PUTTING IDEAS INTO PRACTICE
Sloan learned about prairie strips during a visit to the Leopold Center for Sustainable Agriculture at Iowa State University in 2011. At that point, research on their efficacy had primarily only been done at the Neal Smith National Wildlife Refuge. That research pointed to disproportionately beneficial results when row-cropped fields were converted to 10% native, perennial vegetation. So Dick thought, “Well, okay, but who’s doing this?” Dick decided that he would give prairie strips a shot on his farm to take an idea developed by academics and implement it on an active farm operation.
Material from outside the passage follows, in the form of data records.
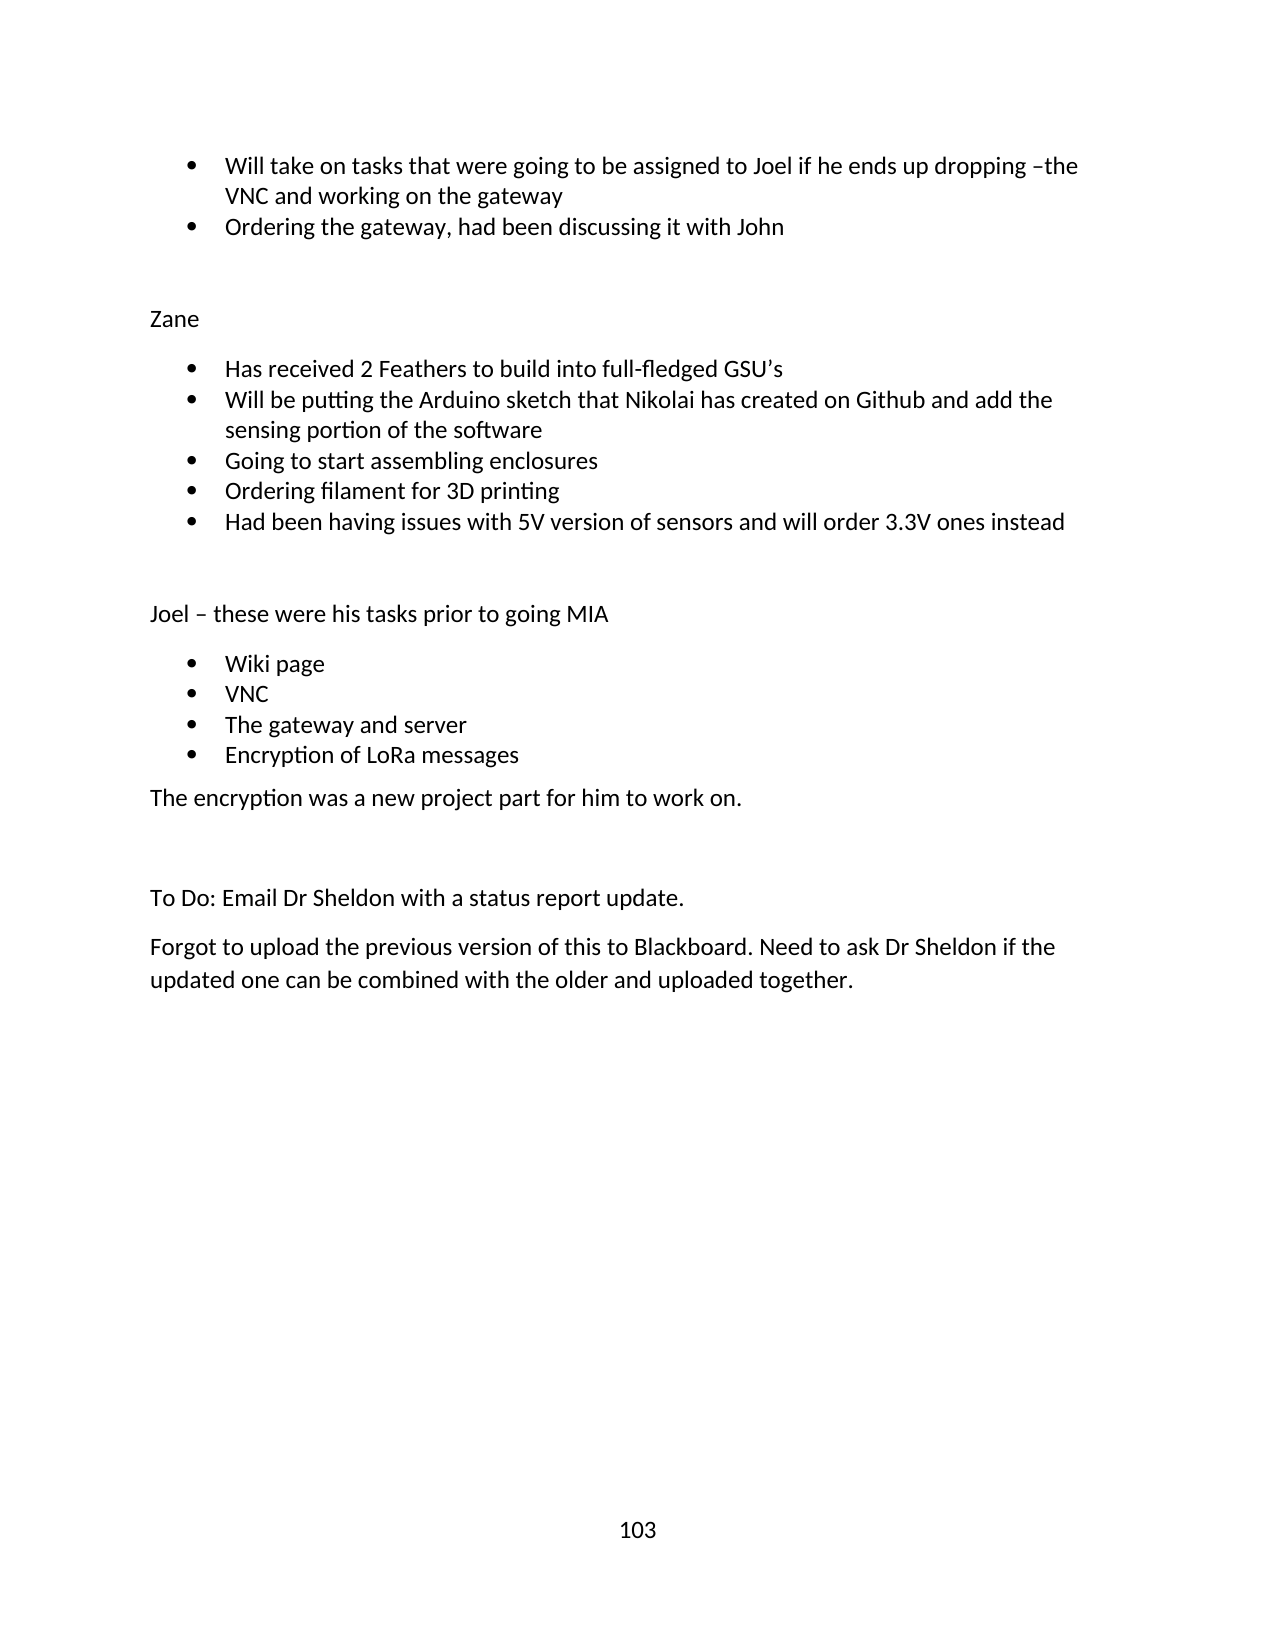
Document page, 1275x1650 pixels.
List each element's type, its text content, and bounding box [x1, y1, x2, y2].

text The encryption was a new project part for him to work on. [150, 783, 1125, 813]
list VNC [187, 678, 1125, 709]
text Zane [150, 304, 1125, 334]
text To Do: Email Dr Sheldon with a status report update. [150, 882, 1125, 912]
list The gateway and server [187, 709, 1125, 739]
list Going to start assembling enclosures [187, 445, 1125, 475]
text Forgot to upload the previous version of this to Blackboard. Need to ask Dr Sheldon if the updated one can be combined with the older and uploaded together. [150, 931, 1125, 995]
list Ordering filament for 3D printing [187, 475, 1125, 506]
list Had been having issues with 5V version of sensors and will order 3.3V ones instead [187, 506, 1125, 536]
list Ordering the gateway, had been discussing it with John [187, 211, 1125, 242]
text Joel – these were his tasks prior to going MIA [150, 598, 1125, 629]
list Encryption of LoRa messages [187, 739, 1125, 770]
list Will take on tasks that were going to be assigned to Joel if he ends up dropping –the VNC and working on the gateway [187, 150, 1125, 211]
list Wiki page [187, 648, 1125, 678]
list Has received 2 Feathers to build into full-fledged GSU’s [187, 353, 1125, 384]
list Will be putting the Arduino sketch that Nikolai has created on Github and add the sensing portion of the software [187, 384, 1125, 445]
Dick planned and planted his prairie strips in 2011 and 2012. He credits his established relationship with his local conservation offices for making the process of receiving Conservation Reserve Program (CRP) payments and cost-share possible. (The formal adoption of prairie strips as a CRP practice, CP43, was many years down the road.) He purchased the seed through Pheasants Forever, a mix designed to meet the specifications of CP-25 (Restoration of Rare and Declining Habitat). It consisted of 29 native species of grasses and forbs, such as big bluestem and prairie dropseed. Since then, he’s seen four additional native species in the prairie despite not directly planting them. The aerial view of the farm shows how laying out the strips on the contours makes for a unique field. Dick made sure to space them correctly as to not interfere with farm operations, such as planting and harvesting. He hired the Buchanan County Conservation Board to drill-seed his prairie strips. Dick utilized his own equipment and labor to do establishment mowing and other maintenance, such as treating tree saplings with herbicide to keep woody species from taking over his prairie. He worked with the ISU STRIPS team to help burn his prairie strips once they were established.
Dick Sloan (far right) at a STRIPS field day on his farm.
JUST ONE TOOL OF MANY
Dick doesn’t solely rely on prairie strips to achieve his conservation goals on his farm. Other practices he utilizes include no-till farming, terraces, waterways, and cover crops. He is also implementing a substantial wetland restoration. Working with the Iowa Department of Agriculture and Land Stewardship (IDALS), the wetland will have a seven-acre permanent pool and a buffer of native, perennial vegetation to contain surges from heavy rainfall. The total conservation easement is nearly 30 acres. In addition to his full-time job as a farmer, Dick is a leader in farmer-led research, working with Iowa State University STRIPS, Iowa Learning Farms, the Tallgrass Prairie Center, and Practical Farmers of Iowa (PFI). With PFI, he has been involved with research on cover crops and hosted on-farm field days. He is also involved in the Cedar River Watershed Coalition and served as chairman of the Lime Creek Watershed Council, where he worked within his community to encourage more residents to adopt management practices that would lead to improved water quality.
"Highly productive farms now, and in the future, are built around systems which protect native species."
Soil health is one of the key measures of success on Dick’s farm. He compares prairie strips to a bank where, “You have a diverse, healthy ecosystem operating that provides a basis for beneficial insects to be able to thrive in your fields.” In addition to the beneficial insects, he appreciates the habitat and aesthetic beauty the prairie adds to his farm. He’s seen Upland Sandpiper on the farm for several years now. Dick’s advice for others looking to implement prairie strips? “You have to learn how to manage it. You need to know what to look out for. Maybe it scares you at first but you figure it out.”